AYNI Sedat üsteğmen, Şırnak’ın Görmeç köyüne düşen çığdan da kurtulmuştu. Hayatta kalmasına bizler için çok önemli olan bir ihtiyacı neden olmuştu. “Telefon etmem lazım komutanım” diye Alâaddin üsteğmenimden izni koparmıştı. Görmeç’te o sıra telefon yoktu, bir telefon için kilometrelerce ötedeki Şırnak’a araziden gidilir, daha doğrusu bir nefeslik iki gün için, bir lokma dürüm yemek için Görmeç’ten Şırnak’a kaçılırdı.
Ama o gün bir şey olacaktı. Sedat teğmen Görmeç’ten ayrılırken, ‘sarı kar’ın dev bir kartopuna döneceğini nereden bilebilirdi. Ayrıldığı Görmeç’e birkaç gün sonra döndüğünde Alâaddin üsteğmen, Ahmet asteğmen ve 63 Mehmet’in şehadetiyle karşılaşacaktı. O, dağdaki ölümü ilk kez işte burada, 65 naaşın kar altından çıkartılmasında yaşamıştı. Beş yıl sonra onlara kavuşacağını, elbet bilemezdi.
‘Çığla’ gelen ölümde karakolda olmayan biri daha vardı. Alâaddin üsteğmenimin bölüğündeki diğer muvazzaf subay, Üsteğmen Halit. O da bir bebekleri olacağı için orada değildi. Çığ günlerinde gelen bebek, sadece doğmakla kalmamış çığla gelen ölümün altından babasını da çekip çıkarmıştı. Baba, hemen sonra bölükten geri kalanın başına geçip Sedat’la birlikte 65 şehitli bölüğü yeniden dağa hazırlamaya başladı. Ama ondan önce, hiç unutamayacağı bu olaya ilişkin bir iş yaptı. Doğan bebeklerinin adını, ‘Çığla’ koydu.

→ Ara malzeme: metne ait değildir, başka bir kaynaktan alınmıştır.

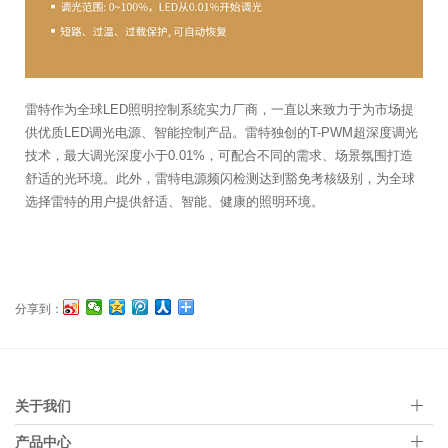
雷特作为全球LED照明控制系统实力厂商，一直以来致力于为市场提
供优质LED调光电源、智能控制产品。雷特独创的T-PWM超深度调光
技术，最大调光深度小于0.01%，可配合不同的需求、场景氛围打造
舒适的光环境。此外，雷特电源频闪检测达到豁免考核级别，为全球
选择雷特的用户提供舒适、智能、健康的照明环境。
分享到：
关于我们
产品中心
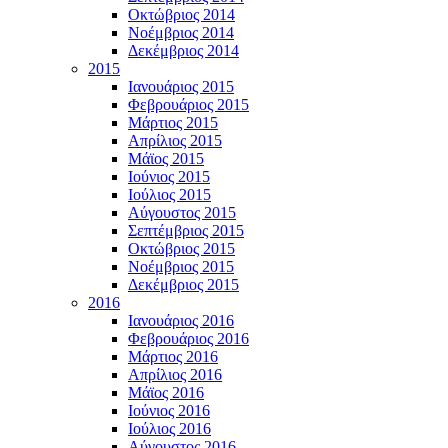
Οκτώβριος 2014
Νοέμβριος 2014
Δεκέμβριος 2014
2015
Ιανουάριος 2015
Φεβρουάριος 2015
Μάρτιος 2015
Απρίλιος 2015
Μάϊος 2015
Ιούνιος 2015
Ιούλιος 2015
Αύγουστος 2015
Σεπτέμβριος 2015
Οκτώβριος 2015
Νοέμβριος 2015
Δεκέμβριος 2015
2016
Ιανουάριος 2016
Φεβρουάριος 2016
Μάρτιος 2016
Απρίλιος 2016
Μάϊος 2016
Ιούνιος 2016
Ιούλιος 2016
Αύγουστος 2016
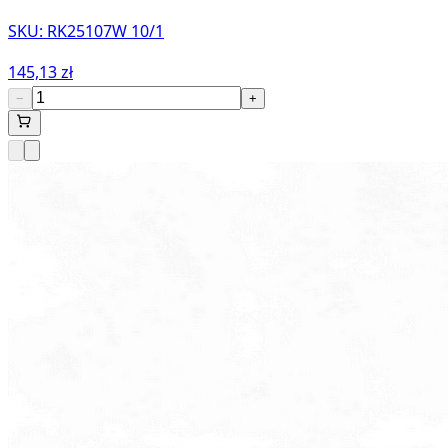
SKU:
RK25107W 10/1
145,13 zł
−
+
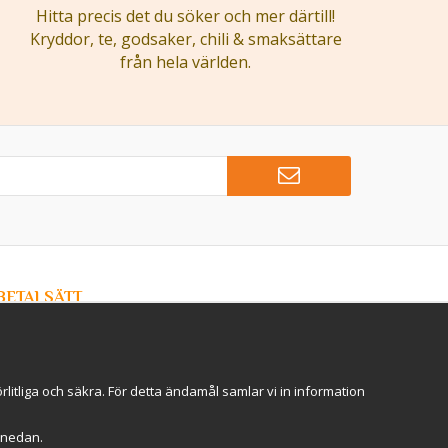
Hitta precis det du söker och mer därtill!
Kryddor, te, godsaker, chili & smaksättare
från hela världen.
BETALSÄTT
Hos Kryddlandet handlar du tryggt & säkert - och betalar
enkelt med kort, Klarna eller swish!
itliga och säkra. För detta ändamål samlar vi in information
r" nedan.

4 Haziran 1997 tarihinde Sedat Pelit üsteğmenin kullandığı helikopterin terörist tarafından güdümlü uçaksavar füzesiyle vurulması sonucu şehit olan vatan evlatları:
1) J. Yb. Mesut KURU 2) Kur. Bnb. Recep GÜNGÖR 3) Kur. Bnb. Hüseyin GÜVERCİN 4) Top. Yzb. Nazmi ELMAS 5) Hv. Plt. Ütğm. Taner ALKAP 6) Hv. Plt. Ütğm. Selim KESKİNKILIÇ 7) Kr. Plt. Ütğm. Sedat PELİT 8) Kr. Plt. Ütğm. Konuralp ÖZCAN 9) Hv. Mu. Üçvş. Gürbüz BAĞCI 10) Tkns. Üçvş. İsa YAŞAR 11) Er Şakir BAŞTUĞ
26 Mart 2017 - Kutuderesi - Tunceli - Adaletin tecelli ettiği gün
BİR sığınakta kıstırılan 14 PKK’lının tamamı öldürüldü. Sonra bu teröristlerin kim olduğuna bakıldı. Ve bunlardan birinin ‘Ferhat Dersim’ kod adlı Yusuf Doğan olduğu ortaya çıktı. 1997 yılında Irak’ın kuzeyine yapılan operasyonda Sedat Pelit’in kullandığı Couger tipi helikopterimizi güdümlü bir uçaksavar füzesiyle vuran ve 11 askerimizi şehit eden Yusuf Doğan olduğu belirlendi. Adalet yerini bulmuştur.